“Scarlett Johannson Röportajı”

Oscarlı yönetmen Cameron Crowe’un filmi DÜŞLER BAHÇESİ’nde Scarlett Johansson’ı Matt Damon’ın canlandırdığı Benjamin Mee karakterinin hayvanat bahçesindeki bakıcı Kelly rolünde izliyoruz. Kelly, eşini kaybeden iki çocuk babası Ben ile yakın bir ilişki kuruyor. Hayata dair iyi hissettiren filmler arasında sayabileceğimiz film dram, duygu ve komediyi çok iyi bir oranda birleştiren bir hikayeye sahip. Kapanmış bir hayvanat bahçesini alan Benjamin, bu yatırımının ailesi için anlamını zamanla farkederken hayatları da bu olayla beraber başka bir yöne kayacaktır.
Risk alma, imkansız gibi görünen zorluklarla mücadele etmeye dair sıcak bir hikaye. Üstelik aynı ismi taşıyan Benjamin Mee’nin gerçek hayat hikayesinden ve kitabından uyarlama.
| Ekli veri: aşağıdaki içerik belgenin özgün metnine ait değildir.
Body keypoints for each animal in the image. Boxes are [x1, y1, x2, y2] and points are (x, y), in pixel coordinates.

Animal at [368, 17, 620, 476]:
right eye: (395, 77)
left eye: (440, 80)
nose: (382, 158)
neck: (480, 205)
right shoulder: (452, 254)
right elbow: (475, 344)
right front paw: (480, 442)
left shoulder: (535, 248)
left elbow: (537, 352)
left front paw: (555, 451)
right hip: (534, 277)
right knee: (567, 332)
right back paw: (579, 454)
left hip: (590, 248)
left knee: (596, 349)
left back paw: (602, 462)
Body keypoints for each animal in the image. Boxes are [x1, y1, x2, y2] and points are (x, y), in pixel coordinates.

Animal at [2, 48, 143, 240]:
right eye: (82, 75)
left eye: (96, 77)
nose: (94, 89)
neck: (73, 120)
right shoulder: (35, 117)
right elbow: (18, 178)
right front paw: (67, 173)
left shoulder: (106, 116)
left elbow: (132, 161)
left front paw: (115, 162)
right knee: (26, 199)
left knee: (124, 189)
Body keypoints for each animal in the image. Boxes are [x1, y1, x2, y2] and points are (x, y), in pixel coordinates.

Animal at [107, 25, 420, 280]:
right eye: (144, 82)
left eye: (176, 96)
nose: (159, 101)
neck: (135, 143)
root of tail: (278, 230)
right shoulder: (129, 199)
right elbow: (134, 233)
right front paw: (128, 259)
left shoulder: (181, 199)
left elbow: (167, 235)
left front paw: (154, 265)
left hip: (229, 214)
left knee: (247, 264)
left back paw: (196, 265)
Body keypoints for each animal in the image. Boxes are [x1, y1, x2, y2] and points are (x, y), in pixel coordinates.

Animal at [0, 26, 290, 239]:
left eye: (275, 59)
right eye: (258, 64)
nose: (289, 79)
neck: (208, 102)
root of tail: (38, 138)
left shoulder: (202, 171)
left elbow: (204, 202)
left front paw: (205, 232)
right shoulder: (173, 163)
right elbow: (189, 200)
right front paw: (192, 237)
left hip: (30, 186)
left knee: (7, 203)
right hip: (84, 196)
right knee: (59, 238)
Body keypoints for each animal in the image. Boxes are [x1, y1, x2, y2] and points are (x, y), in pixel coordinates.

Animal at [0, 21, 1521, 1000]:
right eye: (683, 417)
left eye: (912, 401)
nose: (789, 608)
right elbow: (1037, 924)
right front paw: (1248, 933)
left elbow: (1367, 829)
KAPLANLAR, AYILAR, MAYMUNLAR VE YILANLAR: ROSEMOOR HAYVAN PARKI SÜREKLI BAKIM VE DİKKAT İSTEYEN BİR YER.
SCARLETT JOHANSSON TÜM BU DURUMU KENDI KANATLARI ALTINA ALIYOR VE HAYVANAT BAHÇESİ BAKICISI ROLÜNÜ ANLATIYOR.


Elaine Lipworth

SCARLETT JOHANSSON

Cameron Crowe’un umut verici yeni filmi DÜŞLER BAHÇESİ’nde Scarlett Johansson, Kelly Foster isimli işine düşkün ve tutkuyla bağlı bir hayvanat bahçesi bakıcısı rolünde karşımıza çıkıyor.
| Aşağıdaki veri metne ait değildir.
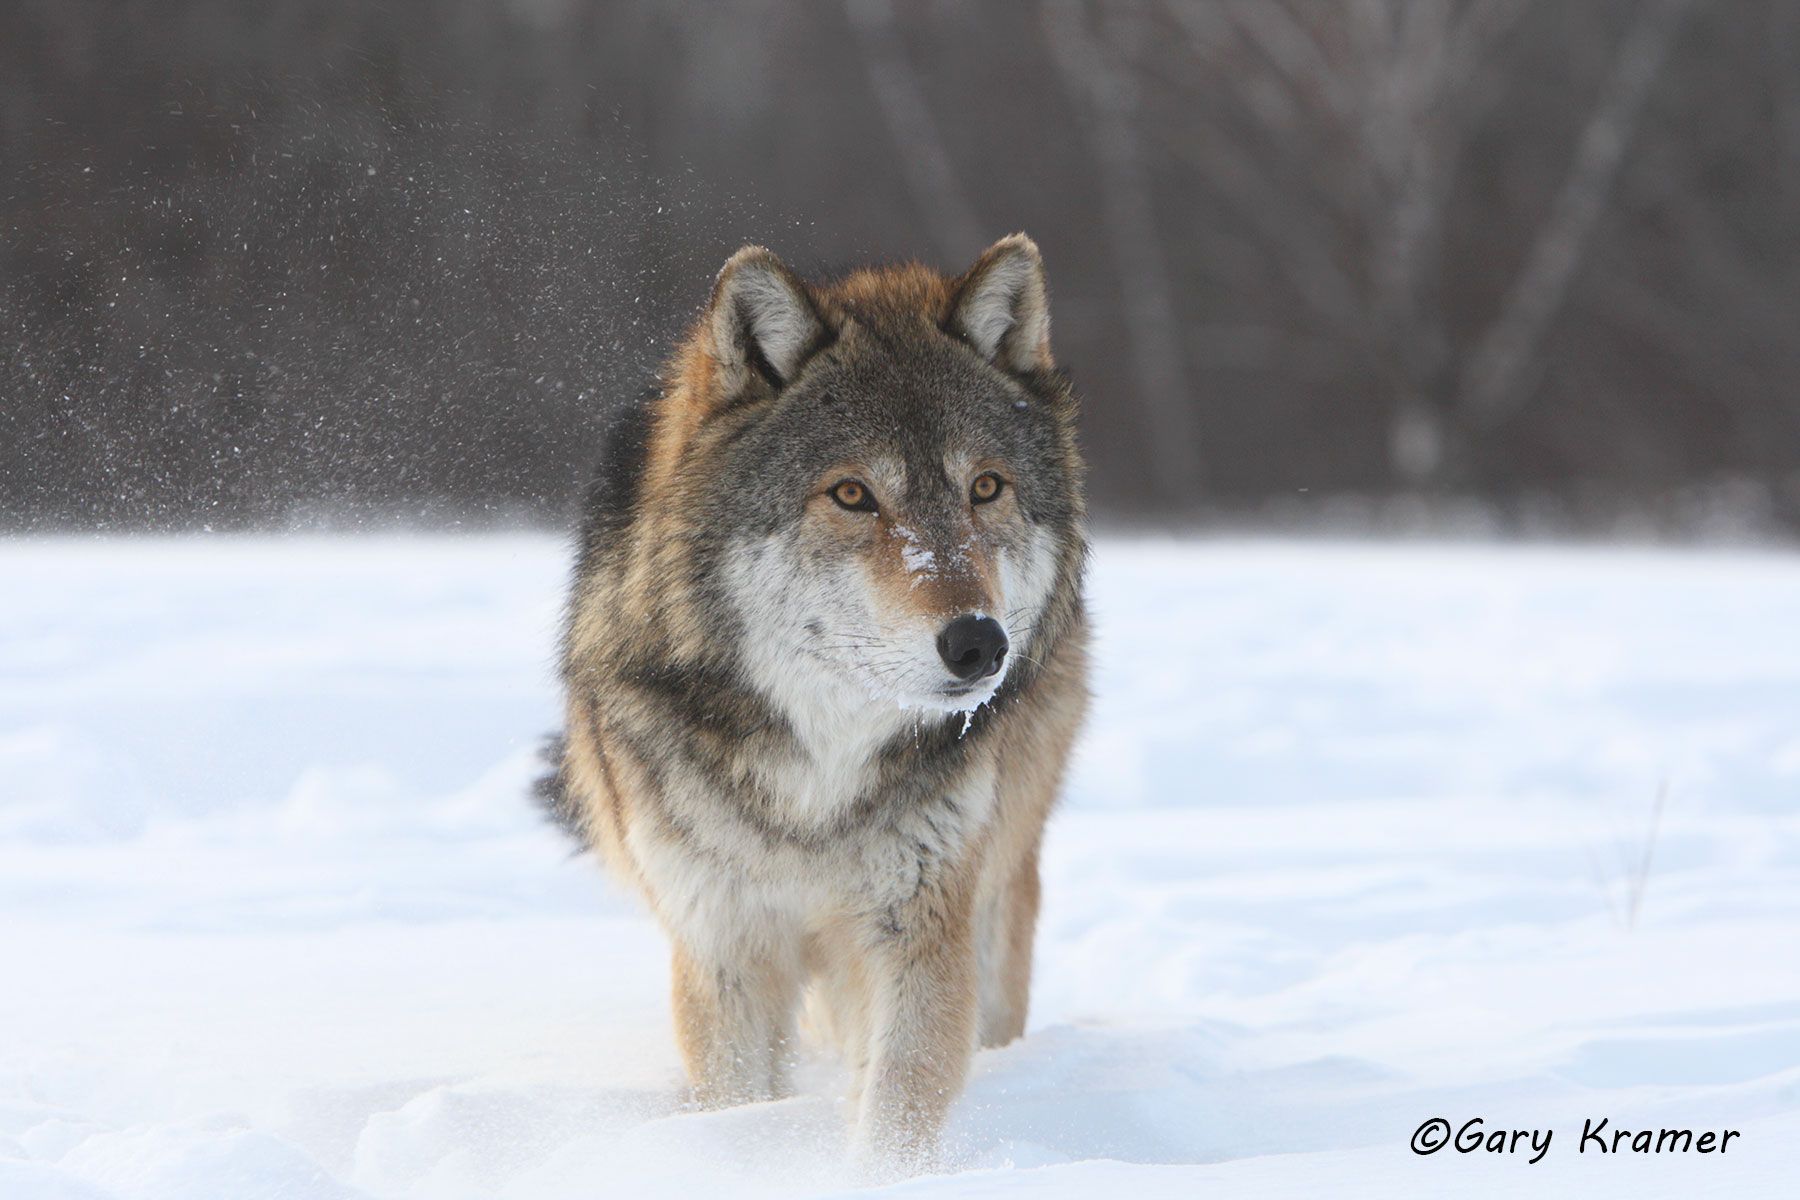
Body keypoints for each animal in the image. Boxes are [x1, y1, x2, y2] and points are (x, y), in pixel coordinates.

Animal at [537, 234, 1089, 1167]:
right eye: (852, 494)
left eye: (985, 488)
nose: (980, 644)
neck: (819, 776)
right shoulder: (722, 945)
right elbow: (735, 1099)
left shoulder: (918, 934)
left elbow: (896, 1107)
Benjamin Mee (Matt Damon) ailesiyl yeni bir başlangıç yapmak üzere Rosemoor Hayvan Park’ını alır. Karısı Katherine yakın zaman önce ölmüştür ve Ben de hem kendisi hem de çocukları için yeni bir yön aramaktadır. Terkedilmiş bir hayvanat bahçesini işletmek her ne kadar garip bir seçenek de olsa, Mee umduğundan da fazlasını üstlenir. Fakat bir hayali gerçekleştirmeye de kendisini adamıştır.  Fevri bir hayal olarak başlayan bu durum, biraz göz korkutan ve hayat değiştirici, heyecanlı, duygu yüklü ve beklediğinden de fazla değerli bir yolculuğa dönüşür. Seçili bir ekiple ve türlü maceralarla, aile hayvanat bahçesini eski şaşasına kavuşturur ve kendi yaralarını da kapatır.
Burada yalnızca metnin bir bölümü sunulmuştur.